The website Open Democracy for You put together a roundup of Eagle's political record:

  • According to the They Work For You website, she has "generally voted for a stricter asylum system"
  • According to the same site, in January and March 2004 she "voted in favor of university tuition fees increasing from £1,125 per year to up to £3,000 per year"
  • She supported the introduction of ID cards
  • In 2006, she supported the Blair government's plan to detain terrorism suspects for up to 90 days without charge.
  • In March 2013, she abstained on the vote about the coalition government's workfare programme, the scheme in which people on Jobseeker's Allowance are forced to carry out unpaid work in order to keep receiving their benefits
  • In July 2015, she abstained on the vote for the Welfare Bill, which proposed to cut tax credits, reduce the benefit cap to £20,000 (£23,000 in London) and called for £12 billion more cuts. According to the government's own figures, over 300,000 poor children will be pushed further into poverty, with 40,000 more children sinking below the poverty line, as a result of the benefit cap. Child Poverty Action Group (CPAG) noted "the majority of households affected by the benefit cap are lone-parent households and the main victims are children"
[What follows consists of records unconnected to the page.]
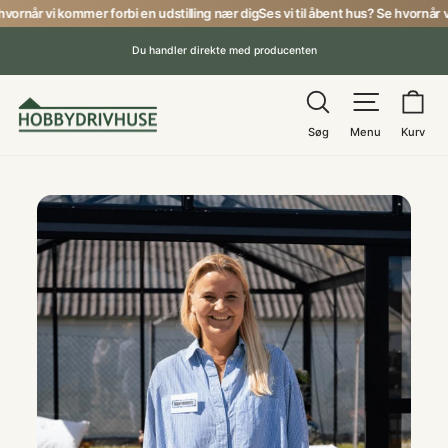
Gå
hvornår vi kommer forbi en udstilling nær dig
Ses vi til åbent hus? Se hvornår v
til
Du handler direkte med producenten
indhold
Pause
Søg
Menu
Ku
Søg
Menu
Kurv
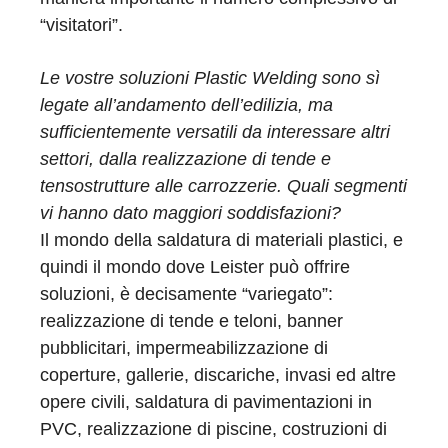
“visitatori”.
Le vostre soluzioni Plastic Welding sono sì
legate all’andamento dell’edilizia, ma
sufficientemente versatili da interessare altri
settori, dalla realizzazione di tende e
tensostrutture alle carrozzerie. Quali segmenti
vi hanno dato maggiori soddisfazioni?
Il mondo della saldatura di materiali plastici, e
quindi il mondo dove Leister può offrire
soluzioni, è decisamente “variegato”:
realizzazione di tende e teloni, banner
pubblicitari, impermeabilizzazione di
coperture, gallerie, discariche, invasi ed altre
opere civili, saldatura di pavimentazioni in
PVC, realizzazione di piscine, costruzioni di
  • She supports the expansion of Heathrow Airport
  • In March 2003, she voted for the invasion of Iraq, which led to the deaths of approximately 500,000 people, according to the latest survey.
  • According to the They Work For You website, she has "consistently voted against an investigation into the Iraq war"
  • She supports the retention of Trident nuclear weapons
  • In September 2014, she voted in favor of airstrikes on Islamic State in Iraq
  • In December 2015, she voted in favor of airstrikes on Islamic State in Syria.